Через полное введение в атмосферу великого и радостного ожидания, возбужденного посланием Иоахима, направилась францисканская «religio» (благочестие, совестливость) по ту сторону всяческих чувственно воспринимаемых символов. Но для нее посещение Порциунколы для получения полного отпущения грехов все же было равносильно крестовому походу. Из священного опыта сделала она, как во времена древних христиан, чистое и безупречное указание на радость и веселость жизни. «Caveant fraters ne se ostendant extrinsecus nubilosos et hypocritas tristes, sed ostendant se gaudentes in Domino, hilares et jucundos et convenienter gratiosos». «Братьям следует остерегаться того, чтобы внешне представать удрученными и грустными праведниками, но надлежит им представать божественно-счастливыми, радостными, приятными и в известной мере любезными». Это призыв первого францисканского устава, который подтверждает Томмазо ди Челано (Фома Челанский), но который, однако, пропал из одобренного Курией текста.

Бюрократизированная Иннокентием III церковь, не могла откровенно смириться с мыслью, что история Евангелие начинается заново, и что теперь ей подобает выдать себе собственное свидетельство о смерти. Она противостояла. Она еще больше, чем прежде, держалась за символику средневекового христианства. Но как раз, пока из этого она пыталась сделать панацею, которая бы сохранила преимущество за буквальной властью бюрократии священников, она захватила блага подсознательного общественного содержания, которое посредством телесного введения выстраивало из благодати и таинства Град Небесный, пока во чреве прахристианства и во чреве монашетсва зачиналась Золотая Эра. Так папство уходящего Средневековья всё так же продолжало пятнать духовное тело монашества, как Константин упражнялся в запятныванье духовного тела первохристианства, когда он уничтожил его атмосферу величия и тайны. Пока обобщалось употребление сакраментальных символов во времени и пространстве, и тем самым рассеивалась их телесная цель, ослабевала созидательная сила символов и превращала их в простые магические средства, чтоб умолчать притязания отдельных людей на потустороннее.

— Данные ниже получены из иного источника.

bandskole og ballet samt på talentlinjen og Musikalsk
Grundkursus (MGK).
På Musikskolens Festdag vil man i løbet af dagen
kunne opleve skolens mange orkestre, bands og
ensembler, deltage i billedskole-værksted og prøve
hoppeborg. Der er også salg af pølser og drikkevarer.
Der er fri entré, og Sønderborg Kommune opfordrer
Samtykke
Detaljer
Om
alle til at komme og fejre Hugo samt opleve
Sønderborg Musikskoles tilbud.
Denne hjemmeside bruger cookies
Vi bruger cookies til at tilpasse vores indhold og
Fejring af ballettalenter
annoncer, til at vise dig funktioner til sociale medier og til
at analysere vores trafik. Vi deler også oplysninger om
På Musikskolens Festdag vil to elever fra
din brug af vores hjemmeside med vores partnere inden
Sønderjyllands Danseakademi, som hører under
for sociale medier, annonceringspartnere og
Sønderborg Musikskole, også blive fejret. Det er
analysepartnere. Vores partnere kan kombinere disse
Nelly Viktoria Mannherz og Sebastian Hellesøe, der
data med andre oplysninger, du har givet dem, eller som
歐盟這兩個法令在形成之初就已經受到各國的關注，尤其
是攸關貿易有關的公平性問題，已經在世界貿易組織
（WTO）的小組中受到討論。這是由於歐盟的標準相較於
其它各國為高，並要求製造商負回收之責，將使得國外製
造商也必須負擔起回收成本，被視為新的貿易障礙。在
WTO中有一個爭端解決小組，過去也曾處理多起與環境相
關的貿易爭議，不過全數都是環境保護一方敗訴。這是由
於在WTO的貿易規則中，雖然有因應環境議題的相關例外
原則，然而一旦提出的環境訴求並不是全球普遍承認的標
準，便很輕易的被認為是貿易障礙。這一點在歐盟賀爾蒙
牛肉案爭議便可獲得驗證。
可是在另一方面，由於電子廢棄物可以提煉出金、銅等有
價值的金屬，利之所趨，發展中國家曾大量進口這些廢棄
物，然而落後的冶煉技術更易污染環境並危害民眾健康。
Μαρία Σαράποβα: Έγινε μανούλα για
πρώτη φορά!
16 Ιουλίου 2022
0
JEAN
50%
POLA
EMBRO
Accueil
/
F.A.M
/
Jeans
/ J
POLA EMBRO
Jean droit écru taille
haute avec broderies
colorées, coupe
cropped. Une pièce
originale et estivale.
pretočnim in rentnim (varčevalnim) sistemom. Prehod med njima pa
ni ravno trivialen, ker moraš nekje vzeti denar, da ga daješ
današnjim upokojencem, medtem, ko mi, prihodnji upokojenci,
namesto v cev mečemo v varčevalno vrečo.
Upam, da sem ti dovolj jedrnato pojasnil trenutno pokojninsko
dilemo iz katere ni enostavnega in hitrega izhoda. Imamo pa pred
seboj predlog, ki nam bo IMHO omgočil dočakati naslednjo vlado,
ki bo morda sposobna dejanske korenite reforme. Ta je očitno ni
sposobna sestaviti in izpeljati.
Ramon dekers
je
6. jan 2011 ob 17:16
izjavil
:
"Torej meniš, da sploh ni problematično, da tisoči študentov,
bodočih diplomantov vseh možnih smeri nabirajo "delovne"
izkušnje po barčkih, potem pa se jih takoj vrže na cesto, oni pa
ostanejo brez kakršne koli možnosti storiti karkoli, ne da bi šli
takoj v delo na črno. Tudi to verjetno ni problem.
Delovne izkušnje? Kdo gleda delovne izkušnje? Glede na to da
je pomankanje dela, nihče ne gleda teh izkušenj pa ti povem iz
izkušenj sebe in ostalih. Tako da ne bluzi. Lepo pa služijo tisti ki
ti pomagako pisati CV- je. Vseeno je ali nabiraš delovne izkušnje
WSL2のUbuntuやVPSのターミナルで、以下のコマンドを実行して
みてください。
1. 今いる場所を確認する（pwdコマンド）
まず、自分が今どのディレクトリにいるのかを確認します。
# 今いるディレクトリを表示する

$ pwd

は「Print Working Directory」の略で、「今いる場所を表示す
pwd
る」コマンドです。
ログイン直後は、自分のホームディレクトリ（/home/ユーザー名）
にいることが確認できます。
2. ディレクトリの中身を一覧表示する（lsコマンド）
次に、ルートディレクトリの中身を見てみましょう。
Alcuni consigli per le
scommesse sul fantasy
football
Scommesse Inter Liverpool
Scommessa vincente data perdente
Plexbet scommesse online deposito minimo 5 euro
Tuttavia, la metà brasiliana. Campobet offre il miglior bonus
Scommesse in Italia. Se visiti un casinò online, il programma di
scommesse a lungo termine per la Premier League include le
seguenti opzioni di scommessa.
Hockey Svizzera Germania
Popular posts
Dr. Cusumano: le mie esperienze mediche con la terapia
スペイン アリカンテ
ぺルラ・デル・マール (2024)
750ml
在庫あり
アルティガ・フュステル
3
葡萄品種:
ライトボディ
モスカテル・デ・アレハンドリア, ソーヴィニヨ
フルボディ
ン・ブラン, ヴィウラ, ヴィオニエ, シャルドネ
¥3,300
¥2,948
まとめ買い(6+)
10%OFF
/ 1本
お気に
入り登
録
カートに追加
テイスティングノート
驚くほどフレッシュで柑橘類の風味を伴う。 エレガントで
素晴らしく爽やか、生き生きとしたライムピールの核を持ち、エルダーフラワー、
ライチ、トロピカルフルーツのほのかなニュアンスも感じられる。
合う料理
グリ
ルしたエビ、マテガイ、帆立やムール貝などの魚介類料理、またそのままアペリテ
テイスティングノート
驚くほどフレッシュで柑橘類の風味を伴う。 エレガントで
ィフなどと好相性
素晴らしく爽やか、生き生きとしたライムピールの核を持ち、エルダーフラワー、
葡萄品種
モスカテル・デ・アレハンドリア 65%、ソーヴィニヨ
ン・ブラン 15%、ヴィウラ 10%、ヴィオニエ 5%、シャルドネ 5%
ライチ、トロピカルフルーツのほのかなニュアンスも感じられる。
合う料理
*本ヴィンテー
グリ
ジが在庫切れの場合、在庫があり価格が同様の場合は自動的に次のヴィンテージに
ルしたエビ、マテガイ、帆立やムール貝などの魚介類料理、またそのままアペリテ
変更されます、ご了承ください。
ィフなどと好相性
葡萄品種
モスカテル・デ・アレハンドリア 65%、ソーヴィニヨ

Первые мастера схоластической спекуляции сослужили здесь свою службу. Например, у Гюго мы читаем о св. Виторе – его теологическую теорию о Причастии (De sacramentis, bes. 1 I o 9 und 1 IX o 9) – и нам становится ясно, какое значение приписывалось здесь выражениям священника, как он свершал чудо явления и сообщения милости; через это мы чувствуем, что мистический горизонт, от которого начинается жизнь церкви, уже не тот, от которого начиналась эпоха великих творений монашества. И больше символ не знак взаимного познания и солидарного созидания, благодаря возвышенному Царствию Божьему.

Постижимо, насколько стремления реформации исходят из того, чтобы пробить брешь в порядке таинства, которое стало для великого охотника из Рима и его уполномоченных охотничьим арсеналом. Но постижимо и то, как обнажается двойственное, противоречивое заблуждение современного человечества о символах, которые оно преподносит своим солюдям, оно осиротило все, что находится вне опыта и любого неполитического притязания. Для нас наше странствие по миру стало, в конце концов, атомизированым и лишенным плана заблуждением беглецов, без цели, без гостеприимства. Когда мы потеряли восприимчивость к торжественным и непостижимым нормам трансцендентного, вечного, мы, наконец, достигли веры, что есть единственнный зачаток жизни, убереженный от розг и предъявленный человеческому жричеству.